Baby in a Frontpack in Bhutan


Lily does a few blockies (koras) around the Memorial Chorten, Thimphu
I’m sitting in Thimphu’s Clock Tower Square as I write this. Our two month old daughter, Lily, is asleep in a carrier on my chest and my wife Lucy is catching up with her colleagues in a nearby hotel. The square is filled with the usual faint clamour of a Friday night in Thimphu: dogs squabbling by a rubbish bin, cars and taxis sounding their horns, a children’s football game being played across the cobblestones of a disused fountain.

It feels strange to be back in Bhutan, after almost ten weeks in Australia for Lily’s arrival. Strange to be somewhere so familiar but also so completely different. I felt prepared for everything to be different when Lily arrived, especially as she was born in a city I had never visited before. But I realize now that I had been subconsciously expecting Bhutan to feel familiar, somewhat more known. But it’s not.

The serpentine road etched into the side of a cliff that leads up to our village used to thrill and excite me with its beautiful cross-sections of exposed rock and dramatic views down to the forested valley below. Now, in my parental-anxiety-addled mind, fueled by jet lag and overnight REM-sleep interruptions – the same road leaves me seeing only eroding cliff edges, potential threats to Lily’s safety and a gleaming question mark asking, “Why did you bring her back here?”

Similarly, the unlikely prospect of encountering a bear during a walk in the forests around Chamgang used to lead me to a sudden feeling of excitement, a few shouts of ‘Yo!
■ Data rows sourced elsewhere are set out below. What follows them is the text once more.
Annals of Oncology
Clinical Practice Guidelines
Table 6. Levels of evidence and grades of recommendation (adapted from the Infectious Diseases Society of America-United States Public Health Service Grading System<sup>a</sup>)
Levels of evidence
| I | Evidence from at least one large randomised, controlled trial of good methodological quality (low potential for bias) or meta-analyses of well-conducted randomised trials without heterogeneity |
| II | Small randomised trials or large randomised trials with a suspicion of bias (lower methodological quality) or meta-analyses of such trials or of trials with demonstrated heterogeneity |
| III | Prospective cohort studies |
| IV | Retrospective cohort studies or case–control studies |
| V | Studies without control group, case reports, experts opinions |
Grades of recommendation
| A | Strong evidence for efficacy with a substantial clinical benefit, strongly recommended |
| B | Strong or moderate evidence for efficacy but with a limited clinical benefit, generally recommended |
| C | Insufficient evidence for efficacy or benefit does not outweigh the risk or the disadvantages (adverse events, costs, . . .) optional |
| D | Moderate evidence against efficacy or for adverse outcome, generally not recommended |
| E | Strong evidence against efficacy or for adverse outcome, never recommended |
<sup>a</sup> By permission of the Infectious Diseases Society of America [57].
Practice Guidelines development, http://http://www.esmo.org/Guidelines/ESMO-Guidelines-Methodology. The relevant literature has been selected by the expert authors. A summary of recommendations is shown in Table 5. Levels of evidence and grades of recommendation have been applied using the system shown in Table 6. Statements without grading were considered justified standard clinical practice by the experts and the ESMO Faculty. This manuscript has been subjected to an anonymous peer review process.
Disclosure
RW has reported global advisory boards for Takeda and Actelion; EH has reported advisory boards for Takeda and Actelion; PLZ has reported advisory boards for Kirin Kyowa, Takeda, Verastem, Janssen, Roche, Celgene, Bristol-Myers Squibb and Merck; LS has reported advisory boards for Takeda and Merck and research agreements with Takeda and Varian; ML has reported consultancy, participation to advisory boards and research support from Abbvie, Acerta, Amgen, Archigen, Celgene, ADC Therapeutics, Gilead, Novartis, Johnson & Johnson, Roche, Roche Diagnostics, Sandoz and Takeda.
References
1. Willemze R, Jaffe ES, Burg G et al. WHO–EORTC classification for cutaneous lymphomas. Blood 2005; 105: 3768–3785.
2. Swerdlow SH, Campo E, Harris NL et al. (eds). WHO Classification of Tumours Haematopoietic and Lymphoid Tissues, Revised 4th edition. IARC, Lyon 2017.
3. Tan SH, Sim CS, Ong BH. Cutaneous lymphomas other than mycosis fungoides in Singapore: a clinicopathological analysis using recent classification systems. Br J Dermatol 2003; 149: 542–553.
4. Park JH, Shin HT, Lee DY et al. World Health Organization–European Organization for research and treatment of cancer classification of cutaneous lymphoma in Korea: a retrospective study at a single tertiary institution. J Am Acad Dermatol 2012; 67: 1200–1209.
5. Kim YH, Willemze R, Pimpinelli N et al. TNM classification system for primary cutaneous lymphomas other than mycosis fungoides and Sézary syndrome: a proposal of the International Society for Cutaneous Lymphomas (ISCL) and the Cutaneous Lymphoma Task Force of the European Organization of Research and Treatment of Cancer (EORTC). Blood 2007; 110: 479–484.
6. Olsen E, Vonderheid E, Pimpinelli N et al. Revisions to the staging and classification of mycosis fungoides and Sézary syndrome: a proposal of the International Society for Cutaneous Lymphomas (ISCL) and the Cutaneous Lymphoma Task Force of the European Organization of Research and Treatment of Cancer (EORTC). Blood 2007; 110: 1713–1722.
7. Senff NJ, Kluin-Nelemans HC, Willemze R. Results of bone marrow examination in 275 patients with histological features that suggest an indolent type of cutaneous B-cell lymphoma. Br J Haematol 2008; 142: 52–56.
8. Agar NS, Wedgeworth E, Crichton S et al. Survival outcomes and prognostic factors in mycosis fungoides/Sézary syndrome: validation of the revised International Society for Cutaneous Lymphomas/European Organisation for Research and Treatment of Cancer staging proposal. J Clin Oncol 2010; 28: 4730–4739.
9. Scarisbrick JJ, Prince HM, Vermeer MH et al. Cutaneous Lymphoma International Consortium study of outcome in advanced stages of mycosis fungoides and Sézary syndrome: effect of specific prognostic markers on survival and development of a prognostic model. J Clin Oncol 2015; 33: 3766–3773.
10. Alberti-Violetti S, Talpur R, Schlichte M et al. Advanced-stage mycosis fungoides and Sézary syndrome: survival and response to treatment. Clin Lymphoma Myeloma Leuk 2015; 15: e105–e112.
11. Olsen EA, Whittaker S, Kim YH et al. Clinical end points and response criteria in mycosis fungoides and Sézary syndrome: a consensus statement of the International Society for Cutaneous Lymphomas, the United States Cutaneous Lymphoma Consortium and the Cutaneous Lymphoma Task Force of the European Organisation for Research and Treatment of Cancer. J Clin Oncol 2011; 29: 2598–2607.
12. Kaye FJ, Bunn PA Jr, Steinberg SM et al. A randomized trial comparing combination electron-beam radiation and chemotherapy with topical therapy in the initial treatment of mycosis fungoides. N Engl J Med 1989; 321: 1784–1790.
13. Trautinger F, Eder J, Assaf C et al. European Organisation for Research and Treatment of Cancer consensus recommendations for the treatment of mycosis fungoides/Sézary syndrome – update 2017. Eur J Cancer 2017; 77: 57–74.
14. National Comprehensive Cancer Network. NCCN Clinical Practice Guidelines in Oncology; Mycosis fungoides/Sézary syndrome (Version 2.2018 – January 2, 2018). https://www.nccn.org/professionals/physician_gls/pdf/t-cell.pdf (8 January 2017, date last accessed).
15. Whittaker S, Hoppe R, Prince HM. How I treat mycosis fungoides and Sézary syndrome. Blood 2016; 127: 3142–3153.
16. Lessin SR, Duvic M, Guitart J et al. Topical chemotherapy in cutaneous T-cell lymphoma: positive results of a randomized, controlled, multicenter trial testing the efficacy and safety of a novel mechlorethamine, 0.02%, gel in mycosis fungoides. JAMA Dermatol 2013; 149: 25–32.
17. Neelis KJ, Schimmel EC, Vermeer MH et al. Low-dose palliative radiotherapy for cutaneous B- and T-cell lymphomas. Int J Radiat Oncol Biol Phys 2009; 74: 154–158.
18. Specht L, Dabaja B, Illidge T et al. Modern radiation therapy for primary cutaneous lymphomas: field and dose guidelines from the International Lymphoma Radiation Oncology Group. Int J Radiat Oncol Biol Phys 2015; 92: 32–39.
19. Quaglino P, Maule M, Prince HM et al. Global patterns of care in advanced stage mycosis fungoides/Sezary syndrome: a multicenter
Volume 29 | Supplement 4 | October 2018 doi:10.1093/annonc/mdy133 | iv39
Bear!’ and a quick mental reassessment of my Himalayan-black-bear-survival flow-chart (a chart that mostly dove-tails into ALL CAPS instructions: ‘Run home screaming and praying for bear-spray’). Now my reaction to the idea of a bear is one of almost pure terror and defenselessness (although I still do the shouting and praying for bear spray).

Our previous life in Bhutan also involved a wonderful leap-frogging between the energy, diversity and indulgence of regular time spent in Thimphu, and our everyday life spent in the quiet, parochial community we felt so much a part of in Chamgang. But given how bumpy the drive is and Lily’s intermittent dislike of car travel, I wonder if we won’t be instead spending more time camping out at home and enjoying a somewhat more limited range of entertainment options.  

Lily, Lucy and some of the Ambient Cafe crew (Jigme Namgyel, Junu and Jigme's sister/cousin)

But on my first day back at school, as I walked into an exam hall that just coincidentally happened to contain all of the students I have taught over the past 18 months (classes VII and VIII), I was reminded of one of the reasons why we chose to come back to Bhutan. Risking a clip around the ears or an accusation of cheating, students smiled broadly when they saw me and looking up from their exam papers whispered heartily, “Wel-come back, sir! How is your baby? How is Madam Lucy? We are very much missing to sir and we are happy to meet you!”  

This warm reception was mirrored in all parts of Bhutan, with teacher friends in the village picking us up at the airport, offering to cook us meals on our first few nights, friends in Thimphu offering us baby clothes and accommodation, expat medicos offering their attention and expertise and the wonderful owners of our favourite café organizing us emergency accommodation and support when our quarters proved to be not quite ready for baby-habitation. 

Besides all this, Bhutan is also phenomenally beautiful at the moment. Whilst the mountains surrounding Thimphu often look barren and harsh during the dry seasons - red, rocky soil scattered only with the spindliest of pine forests - during monsoon they pulsate with a verdant lushness that brings warmth and softness to even the most remote and inaccessible mountain peak. The walnut and apple orchards seem to have erupted into a carnival of weeds, birds and fruit and the lively spectacle of watching village and city-folk negotiating the intermittent storms is as entertaining as ever.
Outside Madam Nancy's
The heading of this post is a tribute to the fun travel memoir Baby in a Backpack in Bhutan by Australian writer Bunty Avieson.